ZIEL DER ÜBUNG: Gib die Zeilen von der Zeile mit „pose: elev=84.3 azim=269.9“ bis zur Zeile mit „Dot at: (157, 250)“ wortgetreu wieder, wobei beide Zeilen dazugehören.

DATENEINTRÄGE:
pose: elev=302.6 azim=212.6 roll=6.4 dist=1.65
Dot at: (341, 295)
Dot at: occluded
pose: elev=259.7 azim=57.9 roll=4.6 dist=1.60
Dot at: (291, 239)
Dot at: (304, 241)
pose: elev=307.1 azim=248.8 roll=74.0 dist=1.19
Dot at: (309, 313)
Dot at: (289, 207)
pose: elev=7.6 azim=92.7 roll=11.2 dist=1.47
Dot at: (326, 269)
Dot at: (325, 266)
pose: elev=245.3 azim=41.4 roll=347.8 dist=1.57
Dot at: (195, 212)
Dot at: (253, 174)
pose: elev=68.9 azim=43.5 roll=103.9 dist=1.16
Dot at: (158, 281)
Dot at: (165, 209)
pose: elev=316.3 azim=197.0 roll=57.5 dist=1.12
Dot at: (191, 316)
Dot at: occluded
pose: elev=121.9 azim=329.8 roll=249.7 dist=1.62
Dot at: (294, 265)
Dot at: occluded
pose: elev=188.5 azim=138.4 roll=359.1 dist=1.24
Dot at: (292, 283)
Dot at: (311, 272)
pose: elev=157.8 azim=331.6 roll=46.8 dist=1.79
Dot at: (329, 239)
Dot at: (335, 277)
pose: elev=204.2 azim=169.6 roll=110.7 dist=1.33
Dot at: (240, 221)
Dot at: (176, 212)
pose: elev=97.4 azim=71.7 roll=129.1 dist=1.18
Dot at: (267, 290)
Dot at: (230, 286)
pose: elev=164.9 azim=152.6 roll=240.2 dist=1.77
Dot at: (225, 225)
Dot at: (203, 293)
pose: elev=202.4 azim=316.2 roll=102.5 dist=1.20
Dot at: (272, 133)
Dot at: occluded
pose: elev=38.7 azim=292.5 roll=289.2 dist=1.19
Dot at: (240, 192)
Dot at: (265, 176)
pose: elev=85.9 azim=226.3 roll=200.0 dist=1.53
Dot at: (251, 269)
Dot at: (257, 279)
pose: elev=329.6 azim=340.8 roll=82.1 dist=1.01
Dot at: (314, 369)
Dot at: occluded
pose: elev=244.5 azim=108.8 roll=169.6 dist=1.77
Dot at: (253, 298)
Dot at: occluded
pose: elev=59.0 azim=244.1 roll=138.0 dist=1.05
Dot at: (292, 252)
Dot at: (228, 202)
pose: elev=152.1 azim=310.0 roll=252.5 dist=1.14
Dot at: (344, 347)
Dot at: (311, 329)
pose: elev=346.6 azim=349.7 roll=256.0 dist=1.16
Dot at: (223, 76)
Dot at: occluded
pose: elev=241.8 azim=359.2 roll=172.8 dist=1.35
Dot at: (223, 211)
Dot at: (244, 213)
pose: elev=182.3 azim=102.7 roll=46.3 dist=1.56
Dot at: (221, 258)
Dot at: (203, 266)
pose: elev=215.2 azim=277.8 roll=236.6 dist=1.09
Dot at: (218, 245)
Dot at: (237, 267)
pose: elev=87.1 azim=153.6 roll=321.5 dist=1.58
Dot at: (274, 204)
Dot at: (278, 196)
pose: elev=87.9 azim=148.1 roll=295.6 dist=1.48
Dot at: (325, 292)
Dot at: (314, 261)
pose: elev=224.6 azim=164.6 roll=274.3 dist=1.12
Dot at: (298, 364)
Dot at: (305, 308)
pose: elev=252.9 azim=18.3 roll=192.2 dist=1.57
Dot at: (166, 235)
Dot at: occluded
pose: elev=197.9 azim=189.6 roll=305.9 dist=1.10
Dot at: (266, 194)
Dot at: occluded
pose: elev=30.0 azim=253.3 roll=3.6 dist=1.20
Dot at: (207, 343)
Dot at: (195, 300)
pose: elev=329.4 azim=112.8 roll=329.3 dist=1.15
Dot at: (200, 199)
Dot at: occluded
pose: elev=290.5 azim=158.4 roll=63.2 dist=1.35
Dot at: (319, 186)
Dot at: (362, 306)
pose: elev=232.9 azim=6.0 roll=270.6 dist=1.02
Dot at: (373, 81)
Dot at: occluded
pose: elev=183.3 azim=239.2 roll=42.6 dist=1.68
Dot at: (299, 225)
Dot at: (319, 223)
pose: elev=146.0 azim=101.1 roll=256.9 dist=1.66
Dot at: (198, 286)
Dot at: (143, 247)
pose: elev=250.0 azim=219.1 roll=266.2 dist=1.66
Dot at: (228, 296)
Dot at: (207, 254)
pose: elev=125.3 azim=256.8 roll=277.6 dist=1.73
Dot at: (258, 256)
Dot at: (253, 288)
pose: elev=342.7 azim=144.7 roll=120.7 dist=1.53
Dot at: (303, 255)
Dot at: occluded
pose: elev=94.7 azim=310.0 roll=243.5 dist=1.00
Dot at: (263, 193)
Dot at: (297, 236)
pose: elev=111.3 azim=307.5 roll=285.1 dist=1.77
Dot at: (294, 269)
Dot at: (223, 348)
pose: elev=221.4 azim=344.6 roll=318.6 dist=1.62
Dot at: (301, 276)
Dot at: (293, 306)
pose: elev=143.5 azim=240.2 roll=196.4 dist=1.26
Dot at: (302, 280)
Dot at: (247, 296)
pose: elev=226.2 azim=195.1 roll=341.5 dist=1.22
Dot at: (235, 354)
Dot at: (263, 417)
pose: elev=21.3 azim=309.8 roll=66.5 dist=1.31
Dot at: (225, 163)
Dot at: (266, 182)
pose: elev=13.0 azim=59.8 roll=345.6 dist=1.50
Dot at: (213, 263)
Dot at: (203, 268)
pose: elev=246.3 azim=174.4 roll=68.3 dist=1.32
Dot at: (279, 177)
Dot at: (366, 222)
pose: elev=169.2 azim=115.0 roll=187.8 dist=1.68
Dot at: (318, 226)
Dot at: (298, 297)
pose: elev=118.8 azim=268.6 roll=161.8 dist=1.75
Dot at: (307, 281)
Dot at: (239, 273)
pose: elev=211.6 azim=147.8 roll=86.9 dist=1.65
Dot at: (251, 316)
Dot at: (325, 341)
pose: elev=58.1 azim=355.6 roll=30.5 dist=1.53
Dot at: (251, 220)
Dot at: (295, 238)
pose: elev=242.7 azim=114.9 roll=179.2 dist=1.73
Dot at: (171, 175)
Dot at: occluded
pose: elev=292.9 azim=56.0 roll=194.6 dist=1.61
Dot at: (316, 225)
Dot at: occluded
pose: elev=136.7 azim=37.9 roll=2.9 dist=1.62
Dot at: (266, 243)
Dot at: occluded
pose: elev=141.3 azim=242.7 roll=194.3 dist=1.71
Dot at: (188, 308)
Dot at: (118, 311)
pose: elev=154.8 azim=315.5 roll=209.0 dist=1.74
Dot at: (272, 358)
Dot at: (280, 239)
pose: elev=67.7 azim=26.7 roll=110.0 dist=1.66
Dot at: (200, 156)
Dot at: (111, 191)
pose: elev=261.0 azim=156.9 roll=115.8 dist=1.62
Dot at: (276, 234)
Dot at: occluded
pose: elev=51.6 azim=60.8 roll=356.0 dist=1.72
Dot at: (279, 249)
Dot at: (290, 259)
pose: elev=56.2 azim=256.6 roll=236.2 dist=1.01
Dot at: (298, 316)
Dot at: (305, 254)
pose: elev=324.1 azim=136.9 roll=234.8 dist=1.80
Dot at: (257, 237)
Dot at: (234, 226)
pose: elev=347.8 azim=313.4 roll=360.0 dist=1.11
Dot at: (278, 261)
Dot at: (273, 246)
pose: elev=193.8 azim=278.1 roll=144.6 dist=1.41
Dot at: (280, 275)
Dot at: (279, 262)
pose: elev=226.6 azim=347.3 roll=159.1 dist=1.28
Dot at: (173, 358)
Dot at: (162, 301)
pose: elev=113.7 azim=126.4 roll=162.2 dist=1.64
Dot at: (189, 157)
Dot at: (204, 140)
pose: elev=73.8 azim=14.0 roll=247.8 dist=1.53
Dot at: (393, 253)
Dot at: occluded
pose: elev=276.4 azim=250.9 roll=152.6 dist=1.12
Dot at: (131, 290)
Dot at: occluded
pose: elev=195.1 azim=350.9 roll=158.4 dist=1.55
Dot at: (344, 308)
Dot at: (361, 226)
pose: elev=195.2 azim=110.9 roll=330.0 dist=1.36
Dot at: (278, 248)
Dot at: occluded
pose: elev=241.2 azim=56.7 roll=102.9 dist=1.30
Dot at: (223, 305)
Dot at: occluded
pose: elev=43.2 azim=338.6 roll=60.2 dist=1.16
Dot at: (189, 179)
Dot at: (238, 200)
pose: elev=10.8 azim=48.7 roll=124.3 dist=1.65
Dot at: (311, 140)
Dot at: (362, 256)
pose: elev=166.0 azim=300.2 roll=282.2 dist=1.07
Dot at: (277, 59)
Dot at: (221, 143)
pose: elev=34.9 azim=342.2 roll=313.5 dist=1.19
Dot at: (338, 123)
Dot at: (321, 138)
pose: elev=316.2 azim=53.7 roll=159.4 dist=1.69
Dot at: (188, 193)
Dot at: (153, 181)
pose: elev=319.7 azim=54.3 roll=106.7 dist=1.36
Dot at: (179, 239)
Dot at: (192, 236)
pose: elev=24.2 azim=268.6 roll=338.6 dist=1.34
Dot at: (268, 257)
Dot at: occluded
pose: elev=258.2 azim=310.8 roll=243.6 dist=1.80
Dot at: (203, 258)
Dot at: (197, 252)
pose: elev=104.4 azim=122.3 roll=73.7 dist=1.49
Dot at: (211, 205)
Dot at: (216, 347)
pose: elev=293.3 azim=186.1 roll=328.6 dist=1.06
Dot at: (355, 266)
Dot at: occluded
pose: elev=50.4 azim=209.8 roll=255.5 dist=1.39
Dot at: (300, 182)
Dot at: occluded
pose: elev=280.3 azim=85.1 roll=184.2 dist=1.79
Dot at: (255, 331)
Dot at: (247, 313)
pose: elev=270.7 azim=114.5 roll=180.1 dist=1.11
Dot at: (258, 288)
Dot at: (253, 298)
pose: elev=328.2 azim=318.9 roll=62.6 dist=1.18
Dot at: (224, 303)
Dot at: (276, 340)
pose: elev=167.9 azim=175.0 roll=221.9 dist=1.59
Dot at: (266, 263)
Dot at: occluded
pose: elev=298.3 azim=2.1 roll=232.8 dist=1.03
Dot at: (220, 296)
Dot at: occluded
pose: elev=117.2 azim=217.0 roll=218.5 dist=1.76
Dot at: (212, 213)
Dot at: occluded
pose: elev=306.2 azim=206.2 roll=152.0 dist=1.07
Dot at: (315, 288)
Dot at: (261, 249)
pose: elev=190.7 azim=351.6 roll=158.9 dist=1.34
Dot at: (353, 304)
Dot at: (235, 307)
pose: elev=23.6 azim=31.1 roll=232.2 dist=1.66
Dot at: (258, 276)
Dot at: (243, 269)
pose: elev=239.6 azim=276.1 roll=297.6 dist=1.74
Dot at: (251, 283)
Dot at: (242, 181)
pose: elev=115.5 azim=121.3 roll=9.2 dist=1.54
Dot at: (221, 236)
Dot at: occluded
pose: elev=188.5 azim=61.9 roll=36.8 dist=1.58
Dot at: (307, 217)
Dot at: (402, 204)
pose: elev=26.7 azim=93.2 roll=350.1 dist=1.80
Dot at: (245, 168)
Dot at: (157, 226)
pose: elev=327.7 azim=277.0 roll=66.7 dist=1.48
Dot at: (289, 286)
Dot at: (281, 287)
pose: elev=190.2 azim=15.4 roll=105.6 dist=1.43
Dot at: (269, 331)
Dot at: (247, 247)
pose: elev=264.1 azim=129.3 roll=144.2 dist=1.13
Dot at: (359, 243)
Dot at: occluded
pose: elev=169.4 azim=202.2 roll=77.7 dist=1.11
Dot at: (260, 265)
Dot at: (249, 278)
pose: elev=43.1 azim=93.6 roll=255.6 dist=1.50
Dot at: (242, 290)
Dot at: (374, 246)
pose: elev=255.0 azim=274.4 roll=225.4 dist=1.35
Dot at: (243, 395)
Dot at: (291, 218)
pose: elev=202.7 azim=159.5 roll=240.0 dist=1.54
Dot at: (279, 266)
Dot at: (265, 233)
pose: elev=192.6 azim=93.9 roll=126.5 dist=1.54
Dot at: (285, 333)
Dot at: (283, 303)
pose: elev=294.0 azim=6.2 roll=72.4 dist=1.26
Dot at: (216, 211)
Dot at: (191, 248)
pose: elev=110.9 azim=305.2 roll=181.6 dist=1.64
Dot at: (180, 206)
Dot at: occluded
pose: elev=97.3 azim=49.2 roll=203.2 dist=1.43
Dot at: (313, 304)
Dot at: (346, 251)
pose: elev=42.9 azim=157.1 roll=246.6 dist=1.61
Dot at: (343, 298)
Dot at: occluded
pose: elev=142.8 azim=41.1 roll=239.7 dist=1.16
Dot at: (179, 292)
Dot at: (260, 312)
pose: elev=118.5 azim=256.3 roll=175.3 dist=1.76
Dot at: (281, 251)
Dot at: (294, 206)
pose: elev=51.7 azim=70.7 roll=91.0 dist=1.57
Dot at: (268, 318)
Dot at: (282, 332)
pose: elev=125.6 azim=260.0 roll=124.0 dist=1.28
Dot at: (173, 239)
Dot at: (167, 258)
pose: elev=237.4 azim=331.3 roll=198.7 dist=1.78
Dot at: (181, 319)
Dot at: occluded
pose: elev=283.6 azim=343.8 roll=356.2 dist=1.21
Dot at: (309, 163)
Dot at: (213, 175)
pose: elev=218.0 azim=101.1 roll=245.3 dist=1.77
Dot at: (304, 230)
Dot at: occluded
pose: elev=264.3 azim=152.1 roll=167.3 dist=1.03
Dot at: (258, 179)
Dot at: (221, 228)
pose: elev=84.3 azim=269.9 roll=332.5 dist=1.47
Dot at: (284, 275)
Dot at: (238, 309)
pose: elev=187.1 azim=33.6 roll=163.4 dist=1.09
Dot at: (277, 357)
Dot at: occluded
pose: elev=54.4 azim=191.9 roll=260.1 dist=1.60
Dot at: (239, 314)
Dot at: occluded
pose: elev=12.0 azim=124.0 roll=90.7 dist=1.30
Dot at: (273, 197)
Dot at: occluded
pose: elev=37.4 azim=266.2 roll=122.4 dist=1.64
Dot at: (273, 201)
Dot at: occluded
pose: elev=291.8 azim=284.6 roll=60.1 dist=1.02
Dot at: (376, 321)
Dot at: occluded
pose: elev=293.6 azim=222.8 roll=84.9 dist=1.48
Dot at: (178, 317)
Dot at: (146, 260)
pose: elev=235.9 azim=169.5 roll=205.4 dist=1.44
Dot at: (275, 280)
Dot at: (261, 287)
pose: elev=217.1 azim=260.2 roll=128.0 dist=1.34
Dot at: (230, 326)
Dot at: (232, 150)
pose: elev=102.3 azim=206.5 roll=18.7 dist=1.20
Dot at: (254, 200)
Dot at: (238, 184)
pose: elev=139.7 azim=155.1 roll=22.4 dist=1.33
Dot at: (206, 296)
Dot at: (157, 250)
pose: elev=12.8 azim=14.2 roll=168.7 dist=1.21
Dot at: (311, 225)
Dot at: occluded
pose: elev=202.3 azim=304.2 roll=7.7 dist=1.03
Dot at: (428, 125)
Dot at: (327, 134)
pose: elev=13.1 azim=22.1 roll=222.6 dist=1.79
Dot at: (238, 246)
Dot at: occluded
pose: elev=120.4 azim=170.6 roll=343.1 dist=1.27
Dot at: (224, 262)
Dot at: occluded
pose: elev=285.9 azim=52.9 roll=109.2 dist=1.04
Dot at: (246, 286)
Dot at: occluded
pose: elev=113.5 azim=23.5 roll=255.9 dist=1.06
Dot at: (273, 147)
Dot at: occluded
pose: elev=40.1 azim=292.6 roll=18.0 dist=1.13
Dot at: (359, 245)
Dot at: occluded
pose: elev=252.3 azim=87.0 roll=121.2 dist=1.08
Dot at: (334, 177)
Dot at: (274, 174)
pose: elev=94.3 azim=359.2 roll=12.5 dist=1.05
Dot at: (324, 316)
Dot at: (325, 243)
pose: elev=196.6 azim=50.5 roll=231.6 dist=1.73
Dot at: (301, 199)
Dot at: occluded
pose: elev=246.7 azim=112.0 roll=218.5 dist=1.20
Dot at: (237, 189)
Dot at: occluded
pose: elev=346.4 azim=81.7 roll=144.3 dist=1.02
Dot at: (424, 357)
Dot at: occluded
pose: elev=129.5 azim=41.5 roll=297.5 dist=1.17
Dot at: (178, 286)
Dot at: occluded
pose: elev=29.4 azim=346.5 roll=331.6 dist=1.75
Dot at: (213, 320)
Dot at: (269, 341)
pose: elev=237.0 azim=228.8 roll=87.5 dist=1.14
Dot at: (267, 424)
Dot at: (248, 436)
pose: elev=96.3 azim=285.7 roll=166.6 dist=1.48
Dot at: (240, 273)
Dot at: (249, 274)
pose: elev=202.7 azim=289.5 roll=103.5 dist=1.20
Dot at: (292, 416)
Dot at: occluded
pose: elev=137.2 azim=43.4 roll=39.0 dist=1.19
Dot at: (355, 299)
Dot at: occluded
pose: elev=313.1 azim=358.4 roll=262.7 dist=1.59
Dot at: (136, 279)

LÖSUNG DER AUFGABE:
pose: elev=84.3 azim=269.9 roll=332.5 dist=1.47
Dot at: (284, 275)
Dot at: (238, 309)
pose: elev=187.1 azim=33.6 roll=163.4 dist=1.09
Dot at: (277, 357)
Dot at: occluded
pose: elev=54.4 azim=191.9 roll=260.1 dist=1.60
Dot at: (239, 314)
Dot at: occluded
pose: elev=12.0 azim=124.0 roll=90.7 dist=1.30
Dot at: (273, 197)
Dot at: occluded
pose: elev=37.4 azim=266.2 roll=122.4 dist=1.64
Dot at: (273, 201)
Dot at: occluded
pose: elev=291.8 azim=284.6 roll=60.1 dist=1.02
Dot at: (376, 321)
Dot at: occluded
pose: elev=293.6 azim=222.8 roll=84.9 dist=1.48
Dot at: (178, 317)
Dot at: (146, 260)
pose: elev=235.9 azim=169.5 roll=205.4 dist=1.44
Dot at: (275, 280)
Dot at: (261, 287)
pose: elev=217.1 azim=260.2 roll=128.0 dist=1.34
Dot at: (230, 326)
Dot at: (232, 150)
pose: elev=102.3 azim=206.5 roll=18.7 dist=1.20
Dot at: (254, 200)
Dot at: (238, 184)
pose: elev=139.7 azim=155.1 roll=22.4 dist=1.33
Dot at: (206, 296)
Dot at: (157, 250)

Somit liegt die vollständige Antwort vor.